Historical Commits - Commits that include redacted content remain in the repository. The commit graph is not modified. Only access to the file contents is prevented.

Content-Addressed Nature - Redaction applies to content IDs. If the same content was previously accessible, copies may exist in caches (memcache, cachelib, local filesystems). Cache expiration eventually removes these copies, but immediate removal is not guaranteed.

Derived Data - Some derived data types (like Git trees or Mercurial manifests) may reference redacted content IDs. Accessing these derived data structures succeeds, but attempts to fetch the actual file contents fail.

No Content Deletion - Redaction prevents access but does not delete content from the blobstore. The blobs remain stored and continue consuming storage space. Physical deletion would require separate blobstore cleanup operations.

Configuration Propagation - Changes to redaction configuration take up to 60 seconds to propagate to all servers. During this window, some servers may enforce redaction while others do not.

Implementation Details

The redaction system is implemented across several components:

Blobstore Decorator (blobstore/redactedblobstore/) - The RedactedBlobstore implements the Blobstore trait and wraps another blobstore implementation. It maintains the redacted content map and performs access checks.

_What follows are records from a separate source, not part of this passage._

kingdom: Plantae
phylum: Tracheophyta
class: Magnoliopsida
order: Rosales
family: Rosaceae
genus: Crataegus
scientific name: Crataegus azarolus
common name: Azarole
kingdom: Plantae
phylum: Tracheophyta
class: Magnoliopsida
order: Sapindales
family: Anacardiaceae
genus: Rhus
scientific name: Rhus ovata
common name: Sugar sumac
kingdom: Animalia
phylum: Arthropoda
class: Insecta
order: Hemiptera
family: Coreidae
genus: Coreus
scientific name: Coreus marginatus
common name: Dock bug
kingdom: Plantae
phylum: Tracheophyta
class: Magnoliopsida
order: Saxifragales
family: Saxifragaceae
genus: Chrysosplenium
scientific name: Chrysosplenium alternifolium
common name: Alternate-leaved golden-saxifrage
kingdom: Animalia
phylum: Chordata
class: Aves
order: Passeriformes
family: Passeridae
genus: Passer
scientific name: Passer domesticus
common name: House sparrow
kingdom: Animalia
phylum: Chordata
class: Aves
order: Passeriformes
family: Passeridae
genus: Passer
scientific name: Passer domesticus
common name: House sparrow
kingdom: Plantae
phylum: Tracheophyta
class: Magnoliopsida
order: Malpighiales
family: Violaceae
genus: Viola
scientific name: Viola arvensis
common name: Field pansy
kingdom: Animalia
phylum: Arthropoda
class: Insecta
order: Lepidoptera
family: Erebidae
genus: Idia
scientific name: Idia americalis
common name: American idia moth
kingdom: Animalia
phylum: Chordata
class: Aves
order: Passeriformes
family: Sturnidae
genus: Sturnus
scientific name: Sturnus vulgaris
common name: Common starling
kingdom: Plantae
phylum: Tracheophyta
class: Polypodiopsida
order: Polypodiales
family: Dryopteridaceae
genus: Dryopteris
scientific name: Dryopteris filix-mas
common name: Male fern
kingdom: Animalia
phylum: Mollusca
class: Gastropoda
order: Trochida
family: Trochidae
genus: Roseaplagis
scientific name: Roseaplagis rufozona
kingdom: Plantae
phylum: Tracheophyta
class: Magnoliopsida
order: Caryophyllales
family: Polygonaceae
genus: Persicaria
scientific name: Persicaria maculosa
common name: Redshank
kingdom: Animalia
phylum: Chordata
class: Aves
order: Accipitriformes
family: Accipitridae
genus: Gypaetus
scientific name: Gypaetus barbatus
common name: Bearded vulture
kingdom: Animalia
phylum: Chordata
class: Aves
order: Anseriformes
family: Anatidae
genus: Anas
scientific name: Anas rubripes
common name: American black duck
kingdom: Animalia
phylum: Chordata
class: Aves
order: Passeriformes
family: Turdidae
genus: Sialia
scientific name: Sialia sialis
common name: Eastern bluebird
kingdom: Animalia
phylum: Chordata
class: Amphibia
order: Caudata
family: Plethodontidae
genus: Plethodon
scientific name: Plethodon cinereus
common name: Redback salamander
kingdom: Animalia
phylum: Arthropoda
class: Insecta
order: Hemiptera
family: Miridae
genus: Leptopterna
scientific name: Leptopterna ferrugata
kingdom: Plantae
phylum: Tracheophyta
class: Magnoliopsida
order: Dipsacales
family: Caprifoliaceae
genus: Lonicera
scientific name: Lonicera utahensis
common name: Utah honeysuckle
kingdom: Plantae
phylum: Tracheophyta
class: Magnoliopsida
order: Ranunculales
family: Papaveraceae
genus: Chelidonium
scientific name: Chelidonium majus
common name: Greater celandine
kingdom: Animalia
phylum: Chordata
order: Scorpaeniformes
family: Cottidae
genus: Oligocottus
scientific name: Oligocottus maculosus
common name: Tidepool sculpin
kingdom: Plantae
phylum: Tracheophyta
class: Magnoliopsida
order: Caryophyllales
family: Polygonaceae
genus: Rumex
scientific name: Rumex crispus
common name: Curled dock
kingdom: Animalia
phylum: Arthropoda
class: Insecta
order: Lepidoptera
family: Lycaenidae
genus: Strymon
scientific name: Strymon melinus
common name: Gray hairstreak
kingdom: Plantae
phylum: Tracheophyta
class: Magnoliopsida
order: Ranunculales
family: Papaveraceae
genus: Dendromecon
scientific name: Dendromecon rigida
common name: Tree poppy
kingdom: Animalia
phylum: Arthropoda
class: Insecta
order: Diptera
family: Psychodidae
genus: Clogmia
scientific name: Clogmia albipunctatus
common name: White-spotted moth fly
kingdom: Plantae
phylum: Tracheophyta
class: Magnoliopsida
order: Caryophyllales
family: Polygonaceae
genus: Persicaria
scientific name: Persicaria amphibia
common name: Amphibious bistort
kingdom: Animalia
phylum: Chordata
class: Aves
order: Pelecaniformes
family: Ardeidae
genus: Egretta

Feature Library (features/redaction/) - Provides high-level functions for creating and managing redaction key lists. Used by the admin tool.

Admin Commands (tools/admin/src/commands/redaction/) - Command-line interface for redaction operations:

  • create-key-list - Create key list from file paths in a commit
  • create-key-list-from-ids - Create key list from blobstore keys directly
  • fetch-key-list - Retrieve a key list by ID
  • list - List redacted paths in a commit

Type Definitions (mononoke_types/) - Defines RedactionKeyList and RedactionKeyListId types for serialization and content addressing.

Configuration (metaconfig/types/) - Defines RedactionConfig structure specifying the blobstore for key lists and the Configerator location for redaction sets.

The RedactedBlobstore is inserted into the blobstore decorator stack by the repository factory, positioned to intercept all content access regardless of caching or other decorators.

Component-specific implementation details are located in blobstore/redactedblobstore/ and features/redaction/.